Tesla (NASDAQ: TSLA) disclosed on Friday better-than-expected electric car sales for the 1st quarter of 2021. The news comes despite the massive production and supply-chain problems. Meanwhile, shares of TSLA plunged 0.5% in the extended trading Friday.
The U.S-based electric-vehicles manufacturer sold 184,000 cars in the first three months of 2021, exceeding the expectations of Wall Street. Tesla sold 182,780 of the Model 3 and Model Y. On the other hand, the high-end Model X and Model S reached 2,020. The company added that Model Y saw a high demand in China.
In 2020, Tesla delivered 499,550 cars, and analysts are expecting the electric-car manufacture to continue at the same fast pace of production this year. However, Tesla might face some problems including the global shortage of semiconductors; which caused auto-manufacturing to stagnate in several countries.
Tesla warned of semiconductor shortage
In January, Tesla CFO Zach Kirkhorn warned of obstacles that Tesla would face in the 1st quarter of 2021, including the semiconductor issue.
“Specifically for Q1, our volumes will have the benefit of early Model Y ramp in Shanghai,” Kirkhorn said on a conference call. However, S and X production will be low due to the transition to the newly architected products. Additionally, we’re working extremely hard to manage through the global semiconductor shortage as well as port capacity, which may have a temporary impact.”
The company temporarily stopped producing cars in February, in its gigantic California factory.

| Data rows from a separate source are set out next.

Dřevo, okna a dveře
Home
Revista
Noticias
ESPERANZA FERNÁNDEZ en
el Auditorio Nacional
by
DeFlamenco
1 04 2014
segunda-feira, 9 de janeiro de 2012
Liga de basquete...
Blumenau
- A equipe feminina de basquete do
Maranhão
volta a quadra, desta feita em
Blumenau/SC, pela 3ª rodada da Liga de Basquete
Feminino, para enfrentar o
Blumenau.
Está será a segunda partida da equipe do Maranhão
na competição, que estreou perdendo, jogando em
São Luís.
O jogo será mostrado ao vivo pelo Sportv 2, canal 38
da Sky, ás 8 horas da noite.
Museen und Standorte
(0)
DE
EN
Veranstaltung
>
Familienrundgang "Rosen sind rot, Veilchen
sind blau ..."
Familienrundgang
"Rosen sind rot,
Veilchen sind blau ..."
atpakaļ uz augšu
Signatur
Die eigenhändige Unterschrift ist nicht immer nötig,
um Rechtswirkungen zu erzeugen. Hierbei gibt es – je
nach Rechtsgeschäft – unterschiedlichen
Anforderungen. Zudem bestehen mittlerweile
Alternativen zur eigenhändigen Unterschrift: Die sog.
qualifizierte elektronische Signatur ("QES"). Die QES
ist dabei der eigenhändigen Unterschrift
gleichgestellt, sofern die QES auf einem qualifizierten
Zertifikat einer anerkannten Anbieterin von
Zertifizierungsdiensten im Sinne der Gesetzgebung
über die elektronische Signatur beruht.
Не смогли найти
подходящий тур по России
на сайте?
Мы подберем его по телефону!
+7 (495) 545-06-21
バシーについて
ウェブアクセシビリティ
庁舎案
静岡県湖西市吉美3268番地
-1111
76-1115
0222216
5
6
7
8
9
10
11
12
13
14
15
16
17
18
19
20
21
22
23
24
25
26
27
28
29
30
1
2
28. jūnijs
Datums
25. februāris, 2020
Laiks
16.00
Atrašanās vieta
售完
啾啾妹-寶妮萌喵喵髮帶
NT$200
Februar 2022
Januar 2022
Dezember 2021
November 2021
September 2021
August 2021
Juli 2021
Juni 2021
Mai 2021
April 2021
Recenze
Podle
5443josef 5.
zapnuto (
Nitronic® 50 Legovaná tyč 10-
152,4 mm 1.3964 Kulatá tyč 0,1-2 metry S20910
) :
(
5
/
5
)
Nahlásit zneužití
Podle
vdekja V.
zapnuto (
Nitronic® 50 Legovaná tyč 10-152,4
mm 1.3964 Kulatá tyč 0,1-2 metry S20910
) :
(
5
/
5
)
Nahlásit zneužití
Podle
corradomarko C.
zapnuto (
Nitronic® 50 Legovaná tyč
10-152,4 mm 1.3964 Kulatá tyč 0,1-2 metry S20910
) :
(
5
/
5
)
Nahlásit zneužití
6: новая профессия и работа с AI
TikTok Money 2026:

The “Technoking” and CEO of TSLA “Elon Musk” said that the problem was due to “parts shortages”. The halting of the production isn’t so frequent for car manufacturers.
Ironically, Wall Street is expecting that Tesla would sell over 800,000 cars this year; arguing that the new factories in Texas and Germany will push the production capacity.
Meanwhile, Wedbush Securities analyst Daniel Ives said in a Friday note that he is expecting TSLA to sell over 850,000 in 2021 since the demand for EVs is growing around the world, and President Joe Biden’s commitment to green infrastructure might also help.
“We believe these delivery numbers are a paradigm and sentiment shifter for the space going forward. It’s been a brutal sell-off for Tesla and EVs. But we believe that will now be in the rearview mirror,” Ives said.